# Aim
Sift the lines below and copy out only those that contain the string "elev". Treat uppercase and lowercase letters as different.

# Task inputs
----
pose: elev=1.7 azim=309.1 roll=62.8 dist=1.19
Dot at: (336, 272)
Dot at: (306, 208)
----
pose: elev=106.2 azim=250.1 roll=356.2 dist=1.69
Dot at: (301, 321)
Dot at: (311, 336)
----
# The completed task
pose: elev=1.7 azim=309.1 roll=62.8 dist=1.19
pose: elev=106.2 azim=250.1 roll=356.2 dist=1.69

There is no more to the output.